**DATA SECTION:**
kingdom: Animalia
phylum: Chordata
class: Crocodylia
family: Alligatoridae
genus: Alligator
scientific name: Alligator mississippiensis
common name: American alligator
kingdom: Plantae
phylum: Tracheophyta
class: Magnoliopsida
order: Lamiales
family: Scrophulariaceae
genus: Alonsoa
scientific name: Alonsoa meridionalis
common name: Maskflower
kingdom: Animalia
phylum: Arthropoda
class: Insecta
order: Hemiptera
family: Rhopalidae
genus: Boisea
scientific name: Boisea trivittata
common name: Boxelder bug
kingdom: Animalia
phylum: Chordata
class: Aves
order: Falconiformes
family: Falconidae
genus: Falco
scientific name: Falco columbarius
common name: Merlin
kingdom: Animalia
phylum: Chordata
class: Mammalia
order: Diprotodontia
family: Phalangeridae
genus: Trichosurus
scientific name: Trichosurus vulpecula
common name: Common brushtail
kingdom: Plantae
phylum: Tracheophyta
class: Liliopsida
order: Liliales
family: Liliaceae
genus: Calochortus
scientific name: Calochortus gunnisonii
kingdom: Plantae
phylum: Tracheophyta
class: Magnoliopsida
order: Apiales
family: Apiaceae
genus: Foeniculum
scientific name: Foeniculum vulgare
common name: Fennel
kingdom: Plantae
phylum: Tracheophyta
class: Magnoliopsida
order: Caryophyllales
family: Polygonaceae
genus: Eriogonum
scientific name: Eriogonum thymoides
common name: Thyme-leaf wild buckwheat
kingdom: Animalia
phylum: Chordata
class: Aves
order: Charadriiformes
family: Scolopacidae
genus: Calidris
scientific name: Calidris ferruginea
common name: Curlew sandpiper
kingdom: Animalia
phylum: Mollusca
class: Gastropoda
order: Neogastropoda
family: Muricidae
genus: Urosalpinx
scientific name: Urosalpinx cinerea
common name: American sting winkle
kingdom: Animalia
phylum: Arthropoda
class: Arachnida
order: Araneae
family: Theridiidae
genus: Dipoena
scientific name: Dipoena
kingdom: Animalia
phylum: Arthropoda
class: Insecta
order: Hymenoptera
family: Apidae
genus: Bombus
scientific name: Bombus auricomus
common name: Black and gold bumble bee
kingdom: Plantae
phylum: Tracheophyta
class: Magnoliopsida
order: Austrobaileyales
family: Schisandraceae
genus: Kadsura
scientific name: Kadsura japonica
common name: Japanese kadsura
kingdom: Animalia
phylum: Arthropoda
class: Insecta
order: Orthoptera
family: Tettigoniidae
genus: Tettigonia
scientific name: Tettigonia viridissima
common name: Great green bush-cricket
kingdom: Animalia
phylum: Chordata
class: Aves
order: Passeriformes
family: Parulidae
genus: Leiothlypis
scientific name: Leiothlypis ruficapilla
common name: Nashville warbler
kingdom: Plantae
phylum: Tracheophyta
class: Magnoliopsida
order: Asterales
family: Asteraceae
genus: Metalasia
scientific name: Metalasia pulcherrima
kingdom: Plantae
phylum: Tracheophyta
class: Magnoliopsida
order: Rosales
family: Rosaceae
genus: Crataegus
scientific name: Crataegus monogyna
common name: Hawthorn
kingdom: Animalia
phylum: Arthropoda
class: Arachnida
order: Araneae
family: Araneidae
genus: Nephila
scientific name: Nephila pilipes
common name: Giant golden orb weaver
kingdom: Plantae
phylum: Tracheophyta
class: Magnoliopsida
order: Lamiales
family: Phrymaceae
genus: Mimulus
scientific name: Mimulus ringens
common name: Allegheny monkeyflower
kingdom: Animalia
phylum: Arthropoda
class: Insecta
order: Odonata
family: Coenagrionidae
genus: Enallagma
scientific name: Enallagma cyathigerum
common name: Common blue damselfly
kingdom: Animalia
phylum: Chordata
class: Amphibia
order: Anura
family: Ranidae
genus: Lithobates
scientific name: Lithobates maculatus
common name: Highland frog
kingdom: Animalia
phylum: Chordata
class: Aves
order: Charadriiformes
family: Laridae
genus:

**WHAT IS EXPECTED:**
Copy the data word for word, from the line holding "genus: Crataegus" through the last line, with both ends included.

**FULL ANSWER:**
genus: Crataegus
scientific name: Crataegus monogyna
common name: Hawthorn
kingdom: Animalia
phylum: Arthropoda
class: Arachnida
order: Araneae
family: Araneidae
genus: Nephila
scientific name: Nephila pilipes
common name: Giant golden orb weaver
kingdom: Plantae
phylum: Tracheophyta
class: Magnoliopsida
order: Lamiales
family: Phrymaceae
genus: Mimulus
scientific name: Mimulus ringens
common name: Allegheny monkeyflower
kingdom: Animalia
phylum: Arthropoda
class: Insecta
order: Odonata
family: Coenagrionidae
genus: Enallagma
scientific name: Enallagma cyathigerum
common name: Common blue damselfly
kingdom: Animalia
phylum: Chordata
class: Amphibia
order: Anura
family: Ranidae
genus: Lithobates
scientific name: Lithobates maculatus
common name: Highland frog
kingdom: Animalia
phylum: Chordata
class: Aves
order: Charadriiformes
family: Laridae
genus:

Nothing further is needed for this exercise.